(Beginning of Records provided)

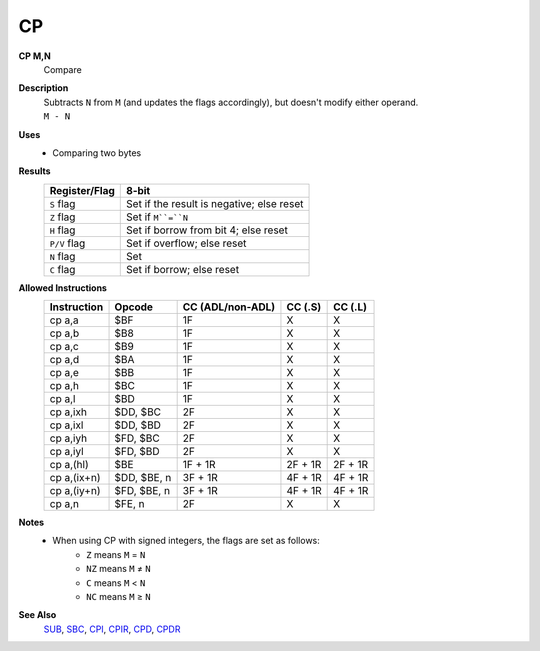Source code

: CP
--------

**CP M,N**
	Compare

**Description**
	| Subtracts ``N`` from ``M`` (and updates the flags accordingly), but doesn't modify either operand.
	| ``M - N``

**Uses**
	- Comparing two bytes

**Results**
	================    ==========================================
	Register/Flag       8-bit                                     
	================    ==========================================
	``S`` flag          Set if the result is negative; else reset
	``Z`` flag          Set if ``M``=``N``
	``H`` flag          Set if borrow from bit 4; else reset
	``P/V`` flag        Set if overflow; else reset
	``N`` flag          Set
	``C`` flag          Set if borrow; else reset
	================    ==========================================

**Allowed Instructions**
	================  ================  ================  ================  ================
	Instruction       Opcode            CC (ADL/non-ADL)  CC (.S)           CC (.L)
	================  ================  ================  ================  ================
	cp a,a            $BF               1F                X                 X
	cp a,b            $B8               1F                X                 X
	cp a,c            $B9               1F                X                 X
	cp a,d            $BA               1F                X                 X
	cp a,e            $BB               1F                X                 X
	cp a,h            $BC               1F                X                 X
	cp a,l            $BD               1F                X                 X
	cp a,ixh          $DD, $BC          2F                X                 X
	cp a,ixl          $DD, $BD          2F                X                 X
	cp a,iyh          $FD, $BC          2F                X                 X
	cp a,iyl          $FD, $BD          2F                X                 X
	cp a,(hl)         $BE               1F + 1R           2F + 1R           2F + 1R
	cp a,(ix+n)       $DD, $BE, n       3F + 1R           4F + 1R           4F + 1R
	cp a,(iy+n)       $FD, $BE, n       3F + 1R           4F + 1R           4F + 1R
	cp a,n            $FE, n            2F                X                 X
	================  ================  ================  ================  ================

**Notes**
	- When using CP with signed integers, the flags are set as follows:
		- ``Z`` means ``M`` = ``N``
		- ``NZ`` means ``M`` ≠ ``N``
		- ``C`` means ``M`` < ``N``
		- ``NC`` means ``M`` ≥ ``N``

**See Also**
	`SUB <adc.html>`_, `SBC </en/latest/sbc.html>`_, `CPI </en/latest/block-transfer-compare/cpi.html>`_, `CPIR </en/latest/block-transfer-compare/cpir.html>`_, `CPD </en/latest/block-transfer-compare/cpd.html>`_, `CPDR </en/latest/block-transfer-compare/cpdr.html>`_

(End of Records provided)

== What you should do ==
Only the lines from the first line of the entries through the line containing "negative; else reset" should be output, exactly as they are, without pictures.

== Answer section ==
Source code

: CP
--------

**CP M,N**
	Compare

**Description**
	| Subtracts ``N`` from ``M`` (and updates the flags accordingly), but doesn't modify either operand.
	| ``M - N``

**Uses**
	- Comparing two bytes

**Results**
	================    ==========================================
	Register/Flag       8-bit                                     
	================    ==========================================
	``S`` flag          Set if the result is negative; else reset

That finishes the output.